Text extracted from individual pages
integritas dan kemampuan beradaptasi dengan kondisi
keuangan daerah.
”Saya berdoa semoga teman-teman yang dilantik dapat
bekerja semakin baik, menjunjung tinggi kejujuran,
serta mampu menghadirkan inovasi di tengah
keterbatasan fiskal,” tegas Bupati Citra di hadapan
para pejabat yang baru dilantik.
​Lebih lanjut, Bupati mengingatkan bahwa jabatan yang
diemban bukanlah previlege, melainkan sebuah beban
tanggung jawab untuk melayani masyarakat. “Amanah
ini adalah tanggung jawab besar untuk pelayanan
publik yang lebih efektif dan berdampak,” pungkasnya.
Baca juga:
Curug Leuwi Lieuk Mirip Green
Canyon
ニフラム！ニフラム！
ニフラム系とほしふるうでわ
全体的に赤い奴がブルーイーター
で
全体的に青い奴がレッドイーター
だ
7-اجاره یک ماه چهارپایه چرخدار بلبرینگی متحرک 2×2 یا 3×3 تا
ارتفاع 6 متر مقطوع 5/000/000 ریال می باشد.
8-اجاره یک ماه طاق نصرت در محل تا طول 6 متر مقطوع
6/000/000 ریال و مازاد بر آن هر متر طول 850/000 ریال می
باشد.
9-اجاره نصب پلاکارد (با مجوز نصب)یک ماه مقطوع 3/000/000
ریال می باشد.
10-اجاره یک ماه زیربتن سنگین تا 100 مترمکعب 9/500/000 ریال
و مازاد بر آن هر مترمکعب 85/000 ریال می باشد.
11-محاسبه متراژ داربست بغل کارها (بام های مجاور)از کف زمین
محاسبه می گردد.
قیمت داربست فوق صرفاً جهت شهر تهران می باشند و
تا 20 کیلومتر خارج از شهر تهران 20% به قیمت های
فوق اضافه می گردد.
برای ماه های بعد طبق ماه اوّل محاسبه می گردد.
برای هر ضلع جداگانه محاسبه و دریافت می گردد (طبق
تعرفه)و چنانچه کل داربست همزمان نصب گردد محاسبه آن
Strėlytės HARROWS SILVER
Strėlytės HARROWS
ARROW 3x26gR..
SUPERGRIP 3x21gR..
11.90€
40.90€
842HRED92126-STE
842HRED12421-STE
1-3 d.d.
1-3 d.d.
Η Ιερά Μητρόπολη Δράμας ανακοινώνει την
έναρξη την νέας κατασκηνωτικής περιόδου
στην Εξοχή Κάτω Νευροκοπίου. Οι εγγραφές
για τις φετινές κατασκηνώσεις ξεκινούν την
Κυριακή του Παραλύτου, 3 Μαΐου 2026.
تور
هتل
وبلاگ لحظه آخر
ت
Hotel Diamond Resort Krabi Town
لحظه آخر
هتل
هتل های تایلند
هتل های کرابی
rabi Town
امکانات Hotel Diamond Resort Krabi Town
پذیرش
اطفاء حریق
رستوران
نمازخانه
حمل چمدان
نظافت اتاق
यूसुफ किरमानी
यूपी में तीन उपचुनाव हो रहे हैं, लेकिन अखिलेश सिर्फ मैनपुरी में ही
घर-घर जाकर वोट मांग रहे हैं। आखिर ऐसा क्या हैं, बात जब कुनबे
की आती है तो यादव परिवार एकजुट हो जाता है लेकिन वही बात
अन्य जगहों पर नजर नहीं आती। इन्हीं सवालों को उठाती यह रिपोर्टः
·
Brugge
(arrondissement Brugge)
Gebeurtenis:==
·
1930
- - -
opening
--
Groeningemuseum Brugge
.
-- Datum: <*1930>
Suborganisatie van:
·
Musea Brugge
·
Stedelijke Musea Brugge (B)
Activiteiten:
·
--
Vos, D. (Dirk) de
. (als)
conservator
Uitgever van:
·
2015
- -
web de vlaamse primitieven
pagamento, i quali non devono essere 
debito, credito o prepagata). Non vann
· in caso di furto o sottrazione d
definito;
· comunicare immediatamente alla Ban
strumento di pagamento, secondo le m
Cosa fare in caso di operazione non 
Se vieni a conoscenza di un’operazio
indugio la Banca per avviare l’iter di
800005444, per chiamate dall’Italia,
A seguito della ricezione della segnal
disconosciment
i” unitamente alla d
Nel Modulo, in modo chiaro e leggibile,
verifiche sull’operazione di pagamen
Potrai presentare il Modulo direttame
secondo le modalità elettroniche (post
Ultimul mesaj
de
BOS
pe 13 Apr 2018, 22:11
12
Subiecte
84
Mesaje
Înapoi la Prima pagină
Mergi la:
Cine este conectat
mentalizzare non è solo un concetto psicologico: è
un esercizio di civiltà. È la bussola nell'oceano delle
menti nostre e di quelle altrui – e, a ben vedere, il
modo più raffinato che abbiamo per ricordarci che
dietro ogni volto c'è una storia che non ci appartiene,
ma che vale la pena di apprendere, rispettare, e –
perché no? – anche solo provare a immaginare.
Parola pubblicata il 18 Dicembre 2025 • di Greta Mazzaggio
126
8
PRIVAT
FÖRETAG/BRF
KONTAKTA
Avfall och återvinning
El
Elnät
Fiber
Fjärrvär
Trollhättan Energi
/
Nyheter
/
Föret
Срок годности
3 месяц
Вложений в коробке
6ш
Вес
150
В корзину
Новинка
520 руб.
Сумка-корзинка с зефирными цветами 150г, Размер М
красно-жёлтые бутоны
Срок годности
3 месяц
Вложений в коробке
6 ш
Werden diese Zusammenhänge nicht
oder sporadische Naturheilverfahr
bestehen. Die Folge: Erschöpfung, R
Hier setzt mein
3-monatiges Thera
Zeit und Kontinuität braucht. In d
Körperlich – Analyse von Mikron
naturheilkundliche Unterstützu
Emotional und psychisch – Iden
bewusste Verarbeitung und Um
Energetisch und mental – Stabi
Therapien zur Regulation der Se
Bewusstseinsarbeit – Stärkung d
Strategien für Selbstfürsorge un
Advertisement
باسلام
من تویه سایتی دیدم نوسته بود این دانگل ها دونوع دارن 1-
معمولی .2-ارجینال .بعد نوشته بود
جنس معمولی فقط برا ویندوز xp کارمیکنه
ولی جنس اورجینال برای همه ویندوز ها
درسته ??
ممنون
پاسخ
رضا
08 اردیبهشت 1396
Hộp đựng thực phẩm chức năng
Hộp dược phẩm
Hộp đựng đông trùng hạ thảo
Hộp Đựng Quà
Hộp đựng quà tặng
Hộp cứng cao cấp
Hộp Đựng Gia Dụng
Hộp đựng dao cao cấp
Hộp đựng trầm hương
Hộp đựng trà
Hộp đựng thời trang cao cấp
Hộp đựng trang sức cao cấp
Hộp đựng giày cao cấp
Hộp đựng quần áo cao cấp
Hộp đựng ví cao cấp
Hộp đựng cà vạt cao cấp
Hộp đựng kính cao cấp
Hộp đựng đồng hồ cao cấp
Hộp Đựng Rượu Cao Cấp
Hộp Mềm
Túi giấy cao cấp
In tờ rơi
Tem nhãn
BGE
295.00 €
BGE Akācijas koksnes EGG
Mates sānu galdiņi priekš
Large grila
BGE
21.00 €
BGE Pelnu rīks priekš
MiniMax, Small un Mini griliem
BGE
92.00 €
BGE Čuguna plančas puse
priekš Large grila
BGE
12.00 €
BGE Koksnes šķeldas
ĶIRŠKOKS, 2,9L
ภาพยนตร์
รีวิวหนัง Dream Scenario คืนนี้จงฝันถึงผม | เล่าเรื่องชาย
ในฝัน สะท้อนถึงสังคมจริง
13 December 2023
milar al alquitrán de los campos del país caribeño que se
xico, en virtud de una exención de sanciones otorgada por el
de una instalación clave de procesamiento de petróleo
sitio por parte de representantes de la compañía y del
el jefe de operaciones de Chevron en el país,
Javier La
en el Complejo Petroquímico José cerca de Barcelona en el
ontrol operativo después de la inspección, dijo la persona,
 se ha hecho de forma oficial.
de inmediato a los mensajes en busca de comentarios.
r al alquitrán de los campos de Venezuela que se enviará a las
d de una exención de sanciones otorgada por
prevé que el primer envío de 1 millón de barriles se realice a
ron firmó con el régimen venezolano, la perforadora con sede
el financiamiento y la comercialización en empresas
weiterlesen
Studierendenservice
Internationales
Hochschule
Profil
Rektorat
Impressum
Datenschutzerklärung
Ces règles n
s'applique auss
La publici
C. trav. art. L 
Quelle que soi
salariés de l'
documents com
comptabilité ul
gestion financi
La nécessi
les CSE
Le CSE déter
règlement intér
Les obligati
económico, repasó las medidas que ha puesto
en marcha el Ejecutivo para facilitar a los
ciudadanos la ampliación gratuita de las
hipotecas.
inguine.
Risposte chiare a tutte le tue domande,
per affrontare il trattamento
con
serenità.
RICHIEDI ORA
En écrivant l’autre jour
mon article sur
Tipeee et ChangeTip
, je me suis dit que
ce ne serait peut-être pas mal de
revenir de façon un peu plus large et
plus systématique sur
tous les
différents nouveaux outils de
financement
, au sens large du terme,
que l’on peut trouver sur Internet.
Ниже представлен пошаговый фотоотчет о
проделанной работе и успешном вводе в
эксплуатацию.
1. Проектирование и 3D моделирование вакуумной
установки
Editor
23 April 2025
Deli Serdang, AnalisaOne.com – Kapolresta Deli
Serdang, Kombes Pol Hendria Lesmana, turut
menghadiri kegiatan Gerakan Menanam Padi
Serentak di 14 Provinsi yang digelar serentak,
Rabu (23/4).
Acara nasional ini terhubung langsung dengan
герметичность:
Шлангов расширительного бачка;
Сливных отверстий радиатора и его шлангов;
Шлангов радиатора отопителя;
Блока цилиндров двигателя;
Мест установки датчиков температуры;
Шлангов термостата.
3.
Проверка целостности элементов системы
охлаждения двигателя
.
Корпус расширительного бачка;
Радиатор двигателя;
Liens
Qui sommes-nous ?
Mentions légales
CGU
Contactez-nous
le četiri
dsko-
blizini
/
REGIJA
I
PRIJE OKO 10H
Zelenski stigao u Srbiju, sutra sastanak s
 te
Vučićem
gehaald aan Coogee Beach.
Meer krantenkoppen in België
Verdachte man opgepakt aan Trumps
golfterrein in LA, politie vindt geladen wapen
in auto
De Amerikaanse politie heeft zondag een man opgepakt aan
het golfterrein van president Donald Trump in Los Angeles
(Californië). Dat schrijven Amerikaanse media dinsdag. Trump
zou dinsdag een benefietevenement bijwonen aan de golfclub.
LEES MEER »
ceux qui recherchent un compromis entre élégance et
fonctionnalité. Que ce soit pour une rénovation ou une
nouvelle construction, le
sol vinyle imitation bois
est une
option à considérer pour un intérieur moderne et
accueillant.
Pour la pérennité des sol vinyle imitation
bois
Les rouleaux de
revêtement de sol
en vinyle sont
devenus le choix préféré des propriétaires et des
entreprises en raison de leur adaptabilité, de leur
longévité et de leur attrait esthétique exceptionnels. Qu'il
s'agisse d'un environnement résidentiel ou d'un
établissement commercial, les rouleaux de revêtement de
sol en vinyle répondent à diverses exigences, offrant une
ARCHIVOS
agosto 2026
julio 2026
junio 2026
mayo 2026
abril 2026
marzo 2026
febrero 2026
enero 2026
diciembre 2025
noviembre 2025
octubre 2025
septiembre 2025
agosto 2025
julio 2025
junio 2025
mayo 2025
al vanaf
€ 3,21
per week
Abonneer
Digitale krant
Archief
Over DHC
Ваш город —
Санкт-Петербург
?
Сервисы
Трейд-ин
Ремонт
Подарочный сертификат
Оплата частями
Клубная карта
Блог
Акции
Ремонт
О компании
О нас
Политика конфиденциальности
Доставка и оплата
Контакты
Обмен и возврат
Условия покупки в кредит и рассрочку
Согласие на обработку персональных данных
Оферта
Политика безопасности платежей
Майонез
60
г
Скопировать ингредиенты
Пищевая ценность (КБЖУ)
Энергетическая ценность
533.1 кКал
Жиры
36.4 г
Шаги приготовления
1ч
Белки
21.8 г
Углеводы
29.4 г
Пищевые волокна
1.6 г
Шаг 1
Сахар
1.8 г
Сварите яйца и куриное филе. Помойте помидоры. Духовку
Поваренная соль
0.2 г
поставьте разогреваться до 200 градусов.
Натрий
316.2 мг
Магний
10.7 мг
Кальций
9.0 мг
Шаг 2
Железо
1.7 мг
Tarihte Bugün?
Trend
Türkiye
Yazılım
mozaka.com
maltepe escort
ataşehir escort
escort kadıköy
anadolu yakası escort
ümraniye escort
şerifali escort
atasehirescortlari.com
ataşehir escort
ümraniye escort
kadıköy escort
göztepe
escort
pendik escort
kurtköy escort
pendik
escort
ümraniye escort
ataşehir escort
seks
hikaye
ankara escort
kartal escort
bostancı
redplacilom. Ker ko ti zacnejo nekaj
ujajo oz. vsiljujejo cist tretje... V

Instruction >>
Return every line of the records that contains the string "trang", treating uppercase and lowercase letters as distinct.

Result of this task >>
Hộp đựng thời trang cao cấp
Hộp đựng trang sức cao cấp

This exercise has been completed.